Read The Executioner's Cane Online

Authors: Anne Brooke

Tags: #fantasy, #sword and sorcery, #epic fantasy, #fantasy series

The Executioner's Cane (18 page)

Ralph cries out, one long sharp note that
pierces the noise of the huddle of people witnessing this death. He
half-lifts the old man in his arms and drags him across the stone
courtyard. He doesn’t know if he will need him or what the old man
can do, but the emeralds brought him to the scribe’s father, and
Ralph refuses to let him go. Behind him, Annyeke says something he
can’t hear and he doesn’t stop to listen. He must reach Simon,
before it is too late. Perhaps it is already too late. When he
glances round, desperate to see if she has any wisdom she can
impart, the First Elder is running in the other direction, away
from the tree of death. Above her the strange white raven flies,
calling out its sorrow in the falling snow. She has betrayed him
and later there will be a reckoning, he thinks as darkness fills
his mind. If Simon dies then Ralph’s vengeance will never find
rest.

Three times his feet slip on the scatterings
of resting snow across stone, the old man holding him back and
wailing like a young marsh-cat, but finally he is there, at the
execution place. The people part for him like the trees part for
the wind and he spits out his commands as they spring from his very
depths.

“You kill this man when it is I who commanded
him to do the things that ruined you? How you have judged wrongly,
and punished the hearth-dog when you should punish his master. I
have spent too long grieving for my crimes, but that time is past.
I am here and I order you to bring this innocent man down.”

All these year-cycles, and Ralph has never
berated the villagers in such a way. Yes, he has suspected them of
treason, harried and pursued them and murdered them too, but he has
never confronted them like this. Neither has he admitted his
wrongdoing, and the shape of the words in his mouth brings its own
strange freedom.

Jemelda, his treacherous cook, speaks first,
stepping up and gazing directly at him as if she is an equal. “It
is too late, Lammas Lord, as the murderer is dead.”
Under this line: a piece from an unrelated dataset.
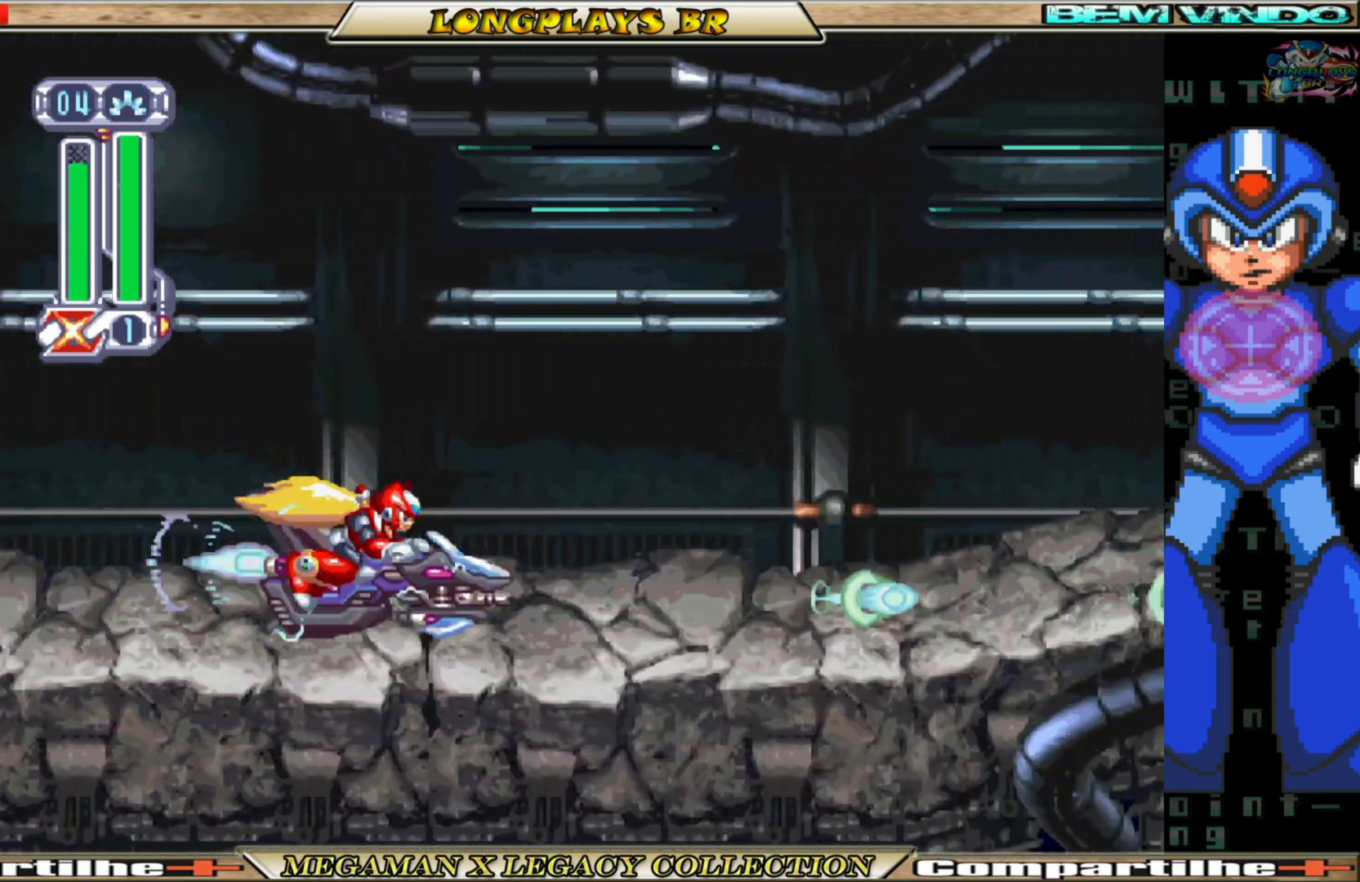
{"buttons": ["X"], "left_stick": "center", "right_stick": "center", "events": [[33, "X", "up"], [183, "X", "down"], [217, "X", "up"], [317, "X", "down"], [400, "X", "up"], [500, "X", "down"]]}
The blacksmith curses and spits on the
ground. “He died too soon, great sir. The rope should have kept his
agony for longer.”

Without a thought, Ralph knocks the man down
so he sprawls sideways, slipping on the snow, and the people surge
back. So much has his power amongst them diminished and how he
should have remembered this before fighting with those he needs to
appease.

“No, no.” The voice comes from one he has
forgotten and the people have discounted. He glances down, mind
pierced with a rising sense of pain, and the villagers crowding
them both come to a halt, as the old man cries out again. “My son,
my son, I abandoned you and now you are dead.”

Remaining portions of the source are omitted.